» Record list
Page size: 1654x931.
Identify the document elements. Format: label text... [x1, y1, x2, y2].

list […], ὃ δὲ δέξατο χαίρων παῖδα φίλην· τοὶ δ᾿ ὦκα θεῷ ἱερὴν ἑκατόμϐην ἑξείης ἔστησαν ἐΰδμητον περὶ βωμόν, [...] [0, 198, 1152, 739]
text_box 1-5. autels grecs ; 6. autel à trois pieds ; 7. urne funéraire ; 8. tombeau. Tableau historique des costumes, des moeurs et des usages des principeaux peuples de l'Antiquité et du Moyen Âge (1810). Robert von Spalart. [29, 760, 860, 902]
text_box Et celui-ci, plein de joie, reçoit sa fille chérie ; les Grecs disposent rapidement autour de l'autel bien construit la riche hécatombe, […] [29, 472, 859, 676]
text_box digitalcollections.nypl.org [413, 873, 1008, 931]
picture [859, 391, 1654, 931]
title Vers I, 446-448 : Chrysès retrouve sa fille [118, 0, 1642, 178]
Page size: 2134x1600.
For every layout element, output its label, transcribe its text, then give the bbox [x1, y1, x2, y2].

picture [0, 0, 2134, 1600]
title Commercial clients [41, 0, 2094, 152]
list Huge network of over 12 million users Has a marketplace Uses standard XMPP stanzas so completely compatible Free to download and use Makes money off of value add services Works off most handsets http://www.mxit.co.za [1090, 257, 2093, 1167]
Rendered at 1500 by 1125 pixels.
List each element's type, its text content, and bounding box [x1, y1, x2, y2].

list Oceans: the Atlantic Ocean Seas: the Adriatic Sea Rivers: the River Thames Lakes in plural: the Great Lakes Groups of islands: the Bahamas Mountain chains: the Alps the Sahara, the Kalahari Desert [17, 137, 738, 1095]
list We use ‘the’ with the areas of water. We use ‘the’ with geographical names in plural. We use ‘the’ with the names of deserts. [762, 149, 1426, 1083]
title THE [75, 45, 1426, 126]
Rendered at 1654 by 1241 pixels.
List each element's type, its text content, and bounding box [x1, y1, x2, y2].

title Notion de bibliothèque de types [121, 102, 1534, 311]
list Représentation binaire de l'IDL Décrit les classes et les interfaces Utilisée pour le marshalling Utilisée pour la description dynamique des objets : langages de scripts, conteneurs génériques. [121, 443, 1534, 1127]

» What to do
Reproduce verbatim the stretch of the records from the line containing "Page size: 2134x1600." through the end of the records.

» Full output
Page size: 2134x1600.
For every layout element, output its label, transcribe its text, then give the bbox [x1, y1, x2, y2].

picture [0, 0, 2134, 1600]
title Commercial clients [41, 0, 2094, 152]
list Huge network of over 12 million users Has a marketplace Uses standard XMPP stanzas so completely compatible Free to download and use Makes money off of value add services Works off most handsets http://www.mxit.co.za [1090, 257, 2093, 1167]
Rendered at 1500 by 1125 pixels.
List each element's type, its text content, and bounding box [x1, y1, x2, y2].

list Oceans: the Atlantic Ocean Seas: the Adriatic Sea Rivers: the River Thames Lakes in plural: the Great Lakes Groups of islands: the Bahamas Mountain chains: the Alps the Sahara, the Kalahari Desert [17, 137, 738, 1095]
list We use ‘the’ with the areas of water. We use ‘the’ with geographical names in plural. We use ‘the’ with the names of deserts. [762, 149, 1426, 1083]
title THE [75, 45, 1426, 126]
Rendered at 1654 by 1241 pixels.
List each element's type, its text content, and bounding box [x1, y1, x2, y2].

title Notion de bibliothèque de types [121, 102, 1534, 311]
list Représentation binaire de l'IDL Décrit les classes et les interfaces Utilisée pour le marshalling Utilisée pour la description dynamique des objets : langages de scripts, conteneurs génériques. [121, 443, 1534, 1127]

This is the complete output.